I told myself that it would all be worth it. Surely I’d win the costume contest, and whatever major awards came with it. Maybe it’d be one of those ridiculous Swiss Army knives with the 200 functions and the ivory toothpick. A little social shame was worth that.

Much to my chagrin, the costume contest was an afterthought. One of the elder Boy Scouts — Man Scouts? — simply wandered from table to table, patting around ten of us on our heads. We were then led onto a makeshift stage, and instructed to “parade in place” (I’ll never forget that term) while random pop music played on a nearby stereo.

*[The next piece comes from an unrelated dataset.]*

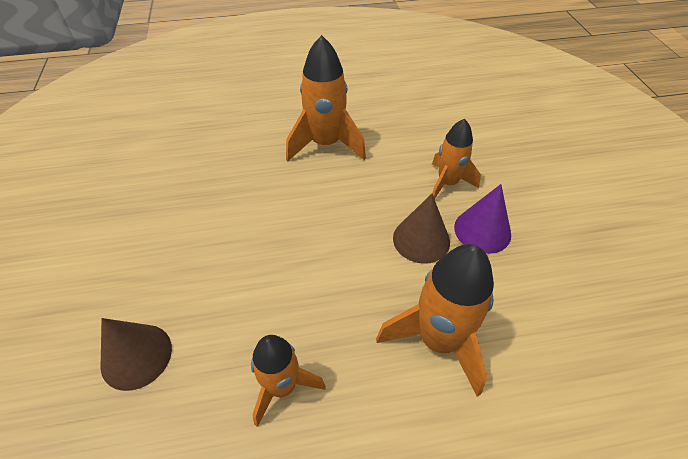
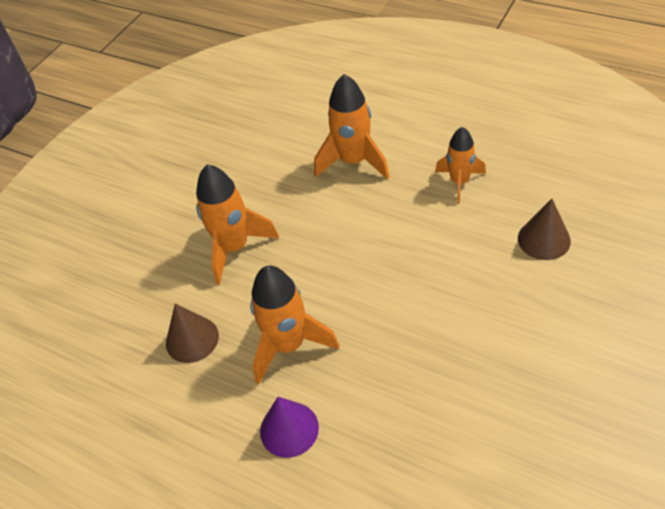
camera: 135 degrees left, 0 degrees up
brown cone [393,194,450,264] -> brown cone moved to [166,304,219,363]
orange rocket [432,119,481,199] -> orange rocket [196,164,279,284], size x1.54
purple cone [454,184,511,254] -> purple cone moved to [260,397,319,458]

It was brutal, but since I was introduced by the emcee as “ALF’s cousin MALPH,” I wouldn’t call it a complete loss. Hearing those words echoed through a beginner’s amp made me feel so amazing, and like I could handle anything. I could even handle “parading in place” while a bunch of strange kids from other schools made jerkoff gestures at me.

cup

I mostly survived thanks to the promise of prizes. I figured I’d take home the grand prize, easily. How could they pick “Rambo” while I was covered from head to toe in fake fur?

Well, not so fast. Instead of selecting first, second and third prizes, we were ALL declared winners, and each of us won the same award:

A Scouts-branded collapsible cup.

A SCOUTS-BRANDED COLLAPSIBLE CUP.

ALL OF THAT TROUBLE FOR A SCOUTS-BRANDED COLLAPSIBLE CUP.

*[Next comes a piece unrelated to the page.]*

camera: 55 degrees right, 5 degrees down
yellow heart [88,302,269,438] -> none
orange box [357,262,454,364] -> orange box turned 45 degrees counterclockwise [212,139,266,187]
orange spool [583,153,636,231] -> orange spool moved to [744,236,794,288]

The sad ceremony now complete, I returned to my rusty folding chair, and tried to distract myself with dinner. A pile of mashed potatoes and a slab of what was either pork or turkey. Peas. Warm Pepsi. You haven’t lived until you’ve seen a depressed third grader pick through lukewarm potatoes while wearing an ALF bodysuit.

I’m trying to put a bow on this story, but none seem to fit. Life went on. The bodysuit remained in my closet for years. The collapsible cup sat on my nightstand for almost as long, acting as the world’s least effective conversation piece. Eventually, I ditched the Scouts. Later, William Forsythe played Flattop in Dick Tracy.

me

PS: I finally got the ALF mask.

Found one on eBay and I just couldn’t resist, even despite the severe rips in the latex. And the number of bald spots. And the fact that it just generally smells like frugash, a Melmacian term that loosely translates as “frog ass.” I still would’ve paid twice as much.

I’ve never loved nor hated Halloween as much as I did in 1987.

Collapsible cup. Were they for real?